> _Work to complete_
Among these entries, how many lines have the string "anchor" in them? Only the number is needed.

> _Records for the task_
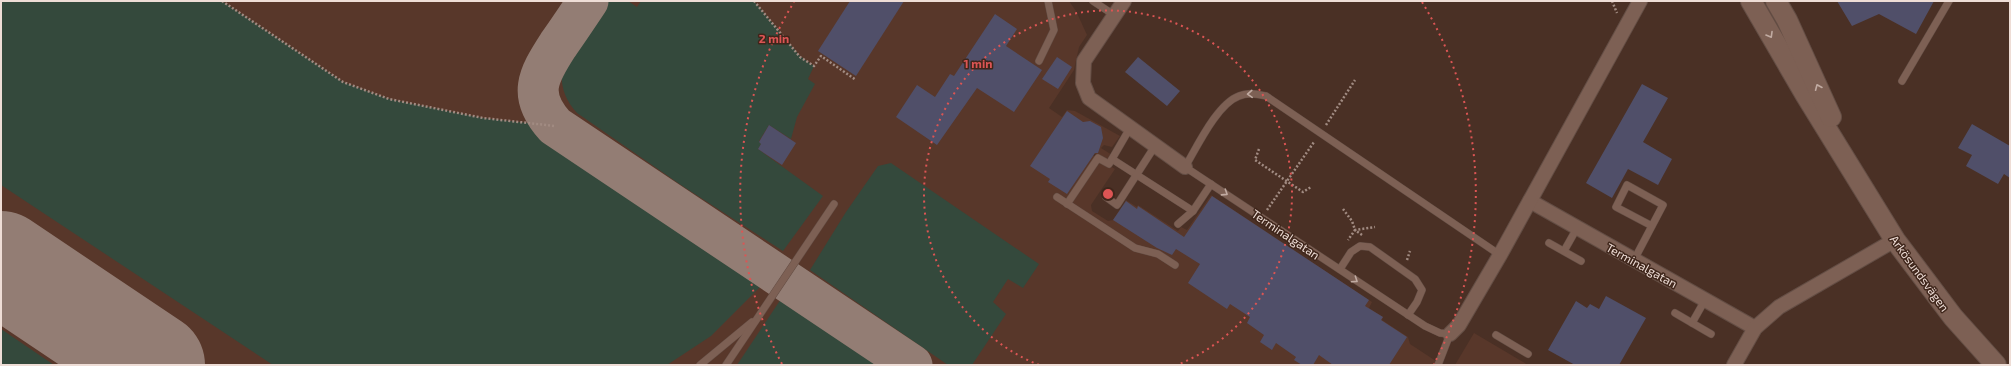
<svg xmlns="http://www.w3.org/2000/svg" width="2011" height="366" font-family="'Exo 2',sans-serif">
  <rect width="100%" height="100%" fill="#4a3025"/>
  <!-- built -->
  <g fill="#58372a">
    <polygon points="1,1 1069,1 1076,11 1087,35 1079,47 1074,70 1049,108 1062,117 1067,110 1075,111 1120,136 1112,147 1104,145 1101,148 1112,155 1107,162 1092,152 1091,154 1115,169 1091,205 1092,211 1108,221 1113,220 1126,200 1137,207 1138,205 1178,231 1181,227 1187,230 1211,195 1372,302 1369,308 1383,317 1382,320 1408,337 1410,344 1442,365 1,365"/>
    <polygon points="1474,333 1528,365 1455,365"/>
  </g>
  <!-- green -->
  <g fill="#34493c">
    <polygon points="1,1 222,1 343,82 389,99 483,118 555,126 549,136 763,284 711,336 667,365 273,365 1,185"/>
    <path d="M600,1H628L637,7L641,1H754L800,56L814,66L808,79L815,84L797,117L791,139L769,125L759,141L761,144L758,149L823,196L783,251L681,185L577,113C541,73 577,36 600,1Z"/>
    <polygon points="891,163 1039,264 1023,288 1008,279 993,302 1006,314 972,365 948,365 810,270 846,212 878,166"/>
    <polygon points="783,296 884,365 737,365"/>
    <polygon points="1,329 54,365 1,365"/>
  </g>
  <g fill="none" stroke-linecap="round" stroke-linejoin="round">
    <!-- taxiway -->
    <path stroke="#937d74" stroke-width="41" d="M588,1C578,16 568,31 558,45C538,76 527,95 555,126L912,365"/>
    <!-- runway -->
    <polyline stroke="#937d74" stroke-width="104" points="1,263 153,365"/>
  </g>
  <!-- building -->
  <g fill="#504f69">
    <polygon points="850,1 904,1 856,76 818,51"/>
    <polygon points="1837,1 1934,1 1916,34 1879,14 1852,26"/>
    <polygon points="995,14 1017,29 1006,46 1042,70 1014,112 977,88 937,145 896,117 917,85 935,97 950,74 954,76"/>
    <polygon points="1057,57 1072,67 1058,89 1042,79"/>
    <polygon points="1138,57 1180,91 1167,106 1125,72"/>
    <polygon points="1642,84 1668,98 1643,142 1672,159 1658,185 1628,169 1612,198 1586,183"/>
    <polygon points="1067,111 1083,122 1090,121 1101,127 1103,138 1098,153 1095,153 1067,194 1048,182 1050,179 1030,166"/>
    <polygon points="1972,124 2010,146 2010,178 2004,174 1998,184 1966,166 1972,155 1958,148"/>
    <polygon points="769,125 796,143 782,165 758,149 761,144 759,142"/>
    <polygon points="1212,196 1369,300 1365,306 1383,317 1381,320 1407,337 1389,365 1333,365 1319,355 1313,365 1302,365 1294,360 1296,357 1276,343 1272,350 1260,342 1264,335 1247,323 1250,317 1230,304 1227,309 1188,283 1200,264 1176,249 1172,255 1157,248 1113,220 1126,201 1137,209 1138,206 1184,237"/>
    <polygon points="1606,296 1646,318 1619,365 1575,365 1548,350 1576,301 1587,308 1590,304 1599,309"/>
  </g>
  <g fill="none" stroke-linecap="round" stroke-linejoin="round">
    <!-- lane casing -->
    <g stroke="#644e45" stroke-width="8">
      <g id="lane">
        <polyline points="1093,1 1114,15"/>
        <polyline points="1039,61 1054,30 1048,1"/>
        <polyline points="1902,81 1949,1"/>
        <polyline points="1130,128 1112,159 1193,211"/>
        <polyline points="1057,197 1135,248 1158,254 1175,265"/>
        <polyline points="1106,197 1117,205 1155,146"/>
        <polyline points="1067,204 1098,158 1109,164 1112,159"/>
        <polyline points="1178,224 1193,211 1211,184"/>
        <polyline points="1549,243 1581,261"/>
        <polyline points="1564,251 1577,228"/>
        <polyline points="1634,260 1663,205 1627,185 1616,207 1652,226"/>
        <polyline points="1340,269 1351,252 1360,246 1370,247 1415,279 1422,290 1417,302 1408,315"/>
        <polyline points="1675,313 1711,334"/>
        <polyline points="1692,323 1705,300"/>
        <polyline points="1496,335 1528,354"/>
        <polyline points="700,365 752,322"/>
        <polyline points="726,365 834,204"/>
        <path d="M1438,365L1450,334L1440,333L1425,326L1185,167C1197,147 1217,104 1239,96C1248,92 1256,94 1266,96L1500,255"/>
      </g>
    </g>
    <!-- street casing -->
    <g stroke="#644e45" stroke-width="16">
      <g id="street">
        <polyline points="1124,1 1084,61 1083,83 1089,98 1185,167"/>
        <polyline points="1530,201 1755,328"/>
        <polyline points="1450,334 1459,325 1500,255 1640,1"/>
        <polyline points="1734,365 1755,328 1779,307 1895,240"/>
      </g>
    </g>
    <!-- secondary casing -->
    <g stroke="#644e45" stroke-width="22">
      <g id="secondary">
        <polyline points="1751,1 1805,94 1895,240 1953,317 1996,365"/>
        <polyline points="1776,1 1787,20 1831,117"/>
      </g>
    </g>
    <!-- path -->
    <g stroke="#a18b82" stroke-width="2.5" stroke-dasharray="2 2" stroke-linecap="butt">
      <polyline points="222,1 343,82 389,99 483,118 555,126"/>
      <polyline points="754,1 800,57 814,66 821,56 856,80"/>
      <polyline points="1612,1 1617,13"/>
      <polyline points="1326,125 1355,80"/>
      <polyline points="1259,149 1255,160 1303,192 1311,187"/>
      <polyline points="1343,209 1352,221 1355,230 1348,240"/>
      <polyline points="1267,210 1314,142"/>
      <polyline points="1362,235 1355,230 1375,227"/>
      <polyline points="1407,260 1410,251"/>
    </g>
    <!-- lane -->
    <use href="#lane" stroke="#7d6054" stroke-width="7"/>
    <!-- street -->
    <use href="#street" stroke="#7d6054" stroke-width="14"/>
    <!-- secondary -->
    <use href="#secondary" stroke="#7d6054" stroke-width="20"/>
  </g>
  <!-- one-way arrows -->
  <defs><path id="oneway-chevron" d="M-2-3.5L2.5 0L-2 3.5" fill="none" stroke-width="1.6" stroke-linecap="round" stroke-linejoin="round"/></defs>
  <g stroke="#c1aba2">
    <use href="#oneway-chevron" transform="translate(1770 35) rotate(60)"/>
    <use href="#oneway-chevron" transform="translate(1818 87) rotate(-113)"/>
    <use href="#oneway-chevron" transform="translate(1250 94) rotate(177)"/>
    <use href="#oneway-chevron" transform="translate(1225 193) rotate(33)"/>
    <use href="#oneway-chevron" transform="translate(1355 280) rotate(34)"/>
  </g>
  <!-- distance rings -->
  <g fill="none" stroke="#dc5554" stroke-width="2" stroke-dasharray="2 4">
    <path d="M1039 365A184 184 0 1 1 1177 365"/>
    <path d="M782 364A368 368 0 0 1 794 2M1422 2A368 368 0 0 1 1434 364"/>
  </g>
  <g text-anchor="middle" dominant-baseline="central" stroke-width="3" stroke-linejoin="round" paint-order="stroke">
    <!-- street labels -->
    <g font-size="12" fill="#eeddd6" stroke="#3f261b">
      <text transform="translate(1286 234) rotate(34)">Terminalgatan</text>
      <text transform="translate(1642 265) rotate(29)">Terminalgatan</text>
      <text transform="translate(1920 273) rotate(54)">Arkösundsvägen</text>
    </g>
  </g>
  <circle cx="1108" cy="194" r="6" fill="#dc5554" stroke="#3f261b" stroke-width="2"/>
  <g font-size="12" text-anchor="middle" font-weight="bold" fill="#dc5554" stroke="#3f261b" stroke-width="3" stroke-linejoin="round" paint-order="stroke">
    <text x="774" y="43">2 min</text>
    <text x="978" y="68">1 min</text>
  </g>
  <!-- border -->
  <rect width="2011" height="366" fill="none" stroke="#eeddd6" stroke-width="4"/>
</svg>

> _Output of the task_
2